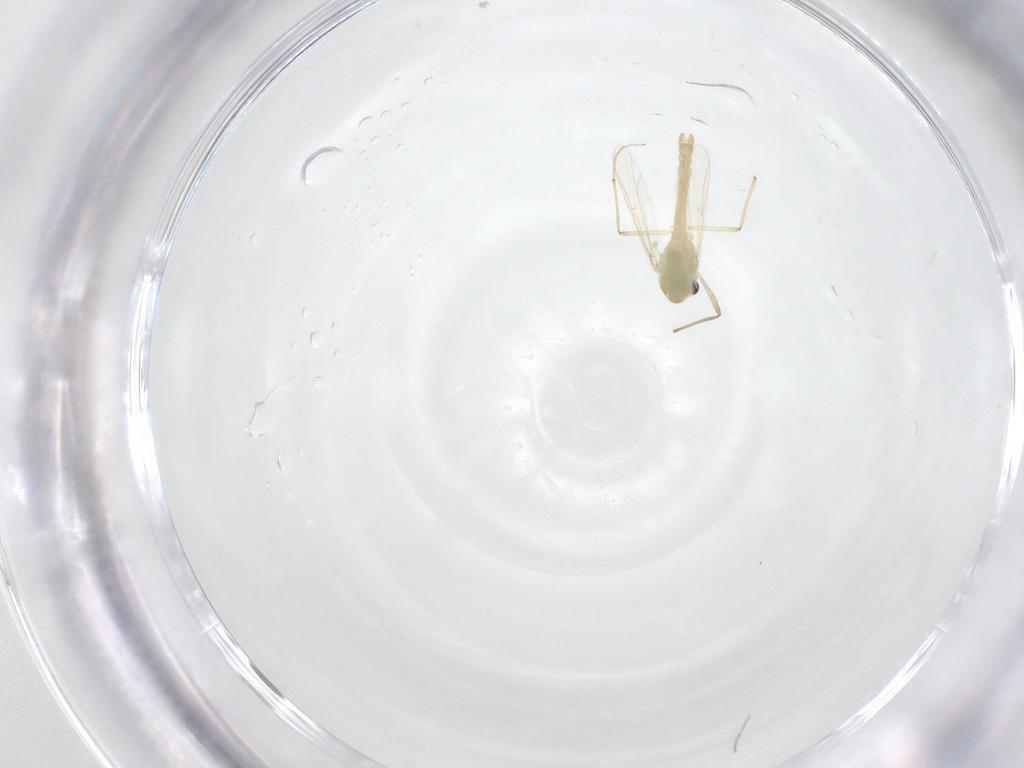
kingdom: Animalia
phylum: Arthropoda
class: Insecta
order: Diptera
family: Chironomidae
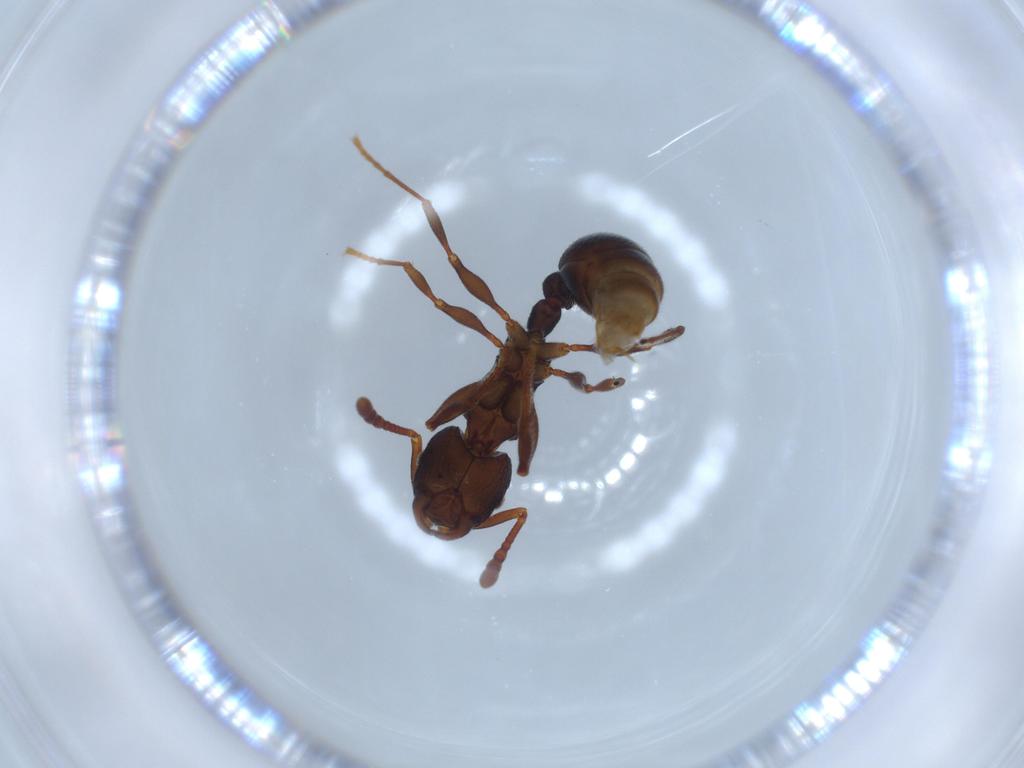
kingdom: Animalia
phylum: Arthropoda
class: Insecta
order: Hymenoptera
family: Formicidae
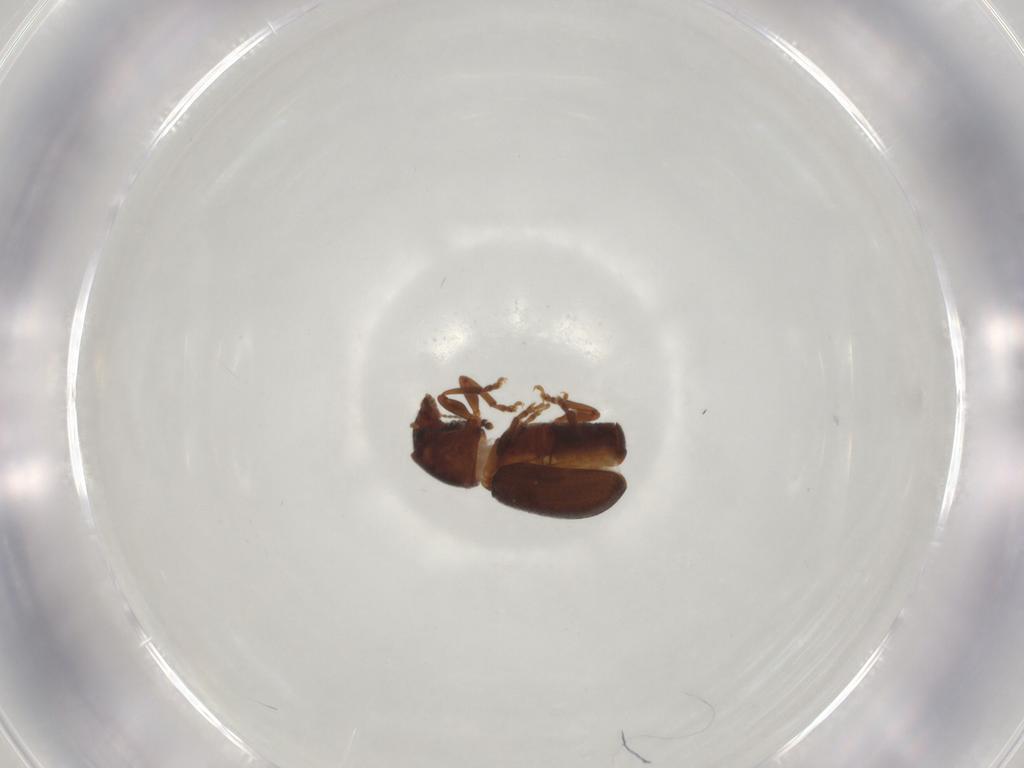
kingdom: Animalia
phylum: Arthropoda
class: Insecta
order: Coleoptera
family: Anthribidae
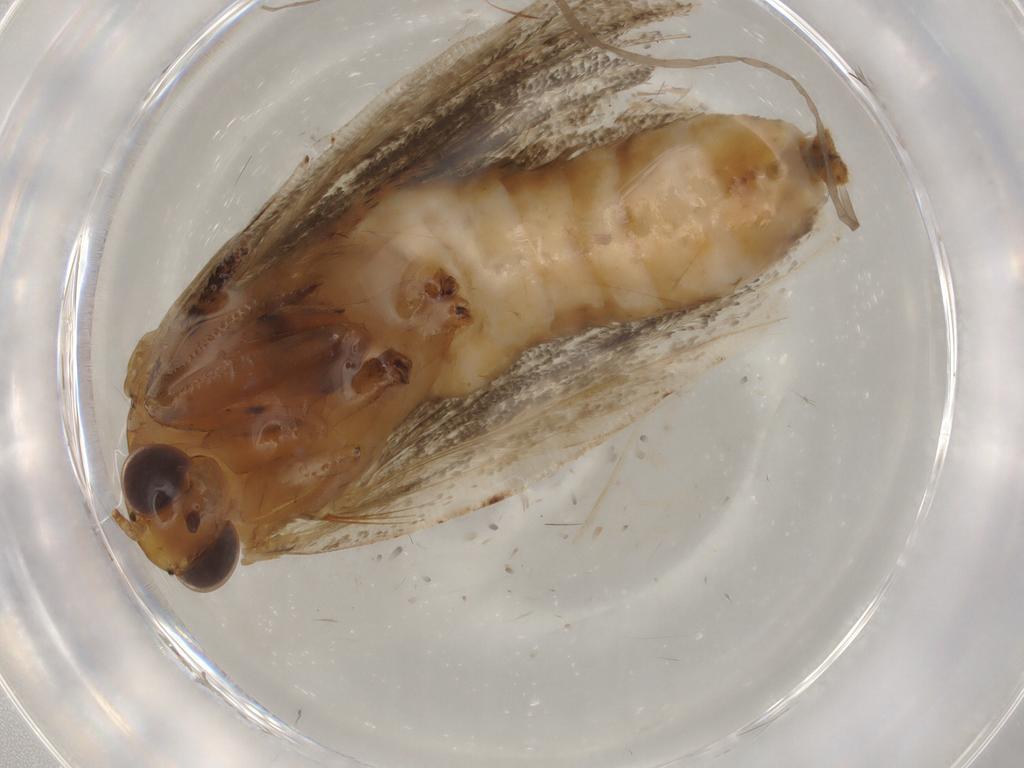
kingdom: Animalia
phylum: Arthropoda
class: Insecta
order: Lepidoptera
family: Tortricidae
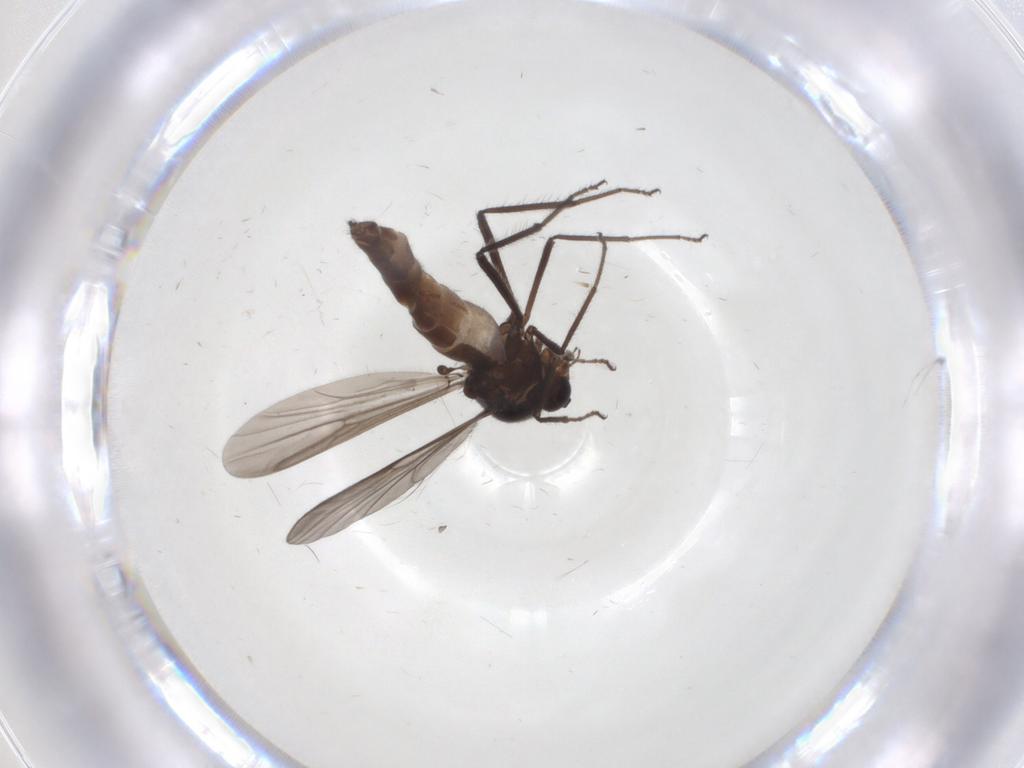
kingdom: Animalia
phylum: Arthropoda
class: Insecta
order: Diptera
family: Ceratopogonidae
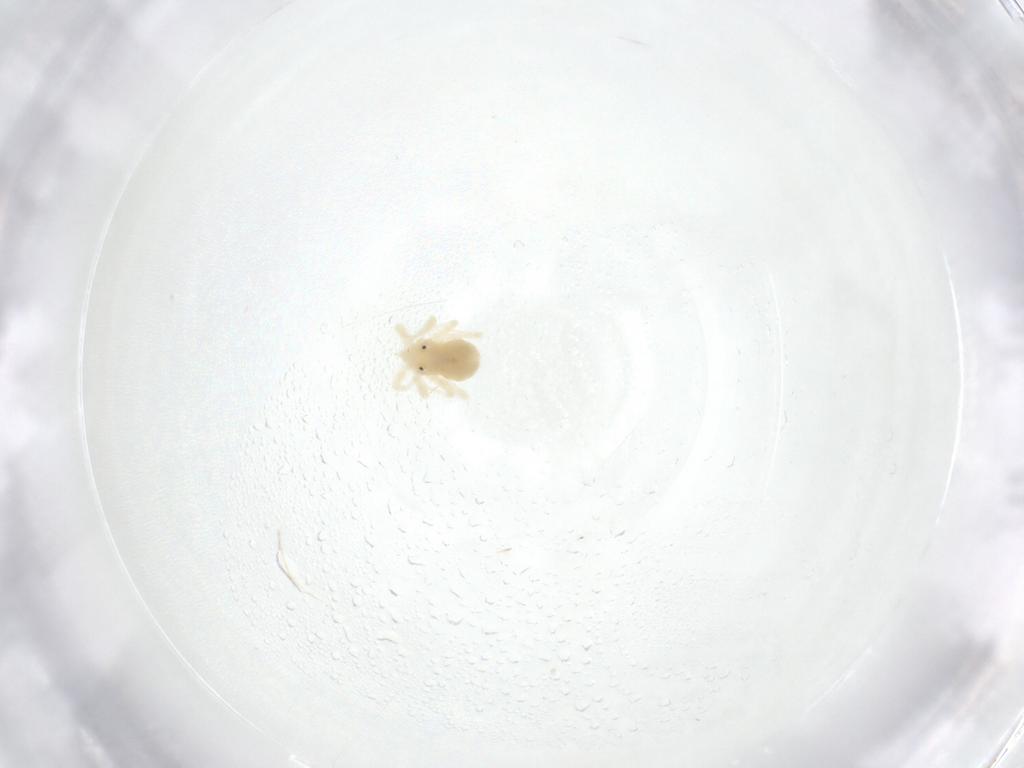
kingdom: Animalia
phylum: Arthropoda
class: Arachnida
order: Trombidiformes
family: Anystidae
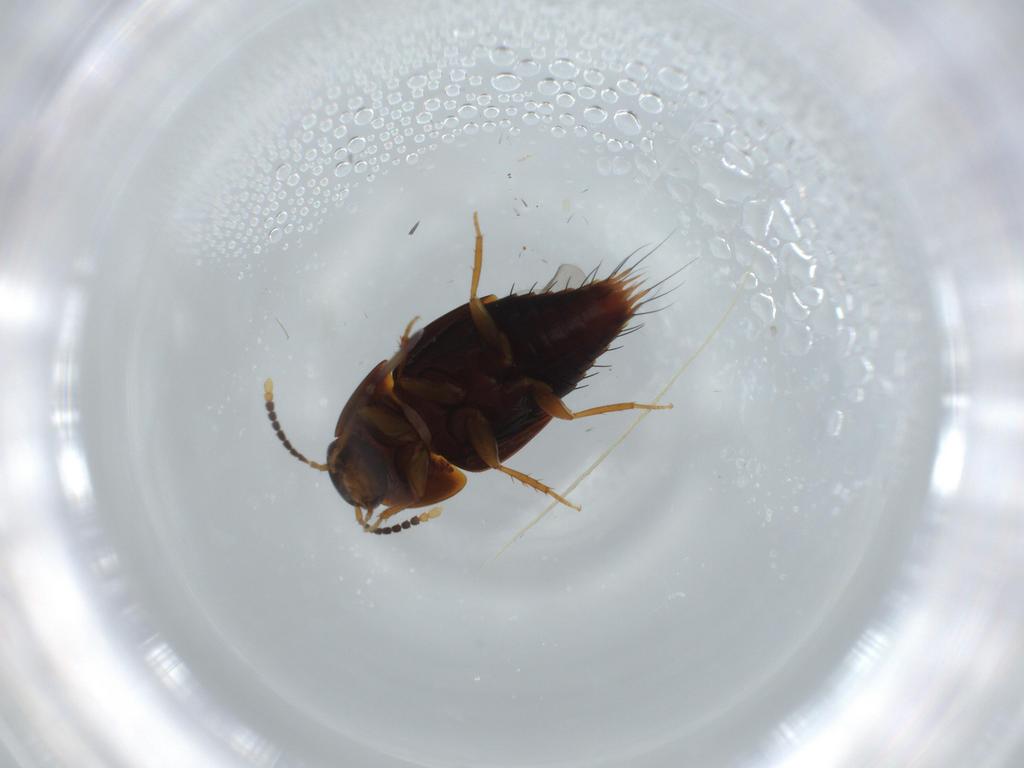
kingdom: Animalia
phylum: Arthropoda
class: Insecta
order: Coleoptera
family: Staphylinidae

═══

Copy all of the lines above word for word, leaving out the pictures.

kingdom: Animalia
phylum: Arthropoda
class: Insecta
order: Diptera
family: Chironomidae
kingdom: Animalia
phylum: Arthropoda
class: Insecta
order: Hymenoptera
family: Formicidae
kingdom: Animalia
phylum: Arthropoda
class: Insecta
order: Coleoptera
family: Anthribidae
kingdom: Animalia
phylum: Arthropoda
class: Insecta
order: Lepidoptera
family: Tortricidae
kingdom: Animalia
phylum: Arthropoda
class: Insecta
order: Diptera
family: Ceratopogonidae
kingdom: Animalia
phylum: Arthropoda
class: Arachnida
order: Trombidiformes
family: Anystidae
kingdom: Animalia
phylum: Arthropoda
class: Insecta
order: Coleoptera
family: Staphylinidae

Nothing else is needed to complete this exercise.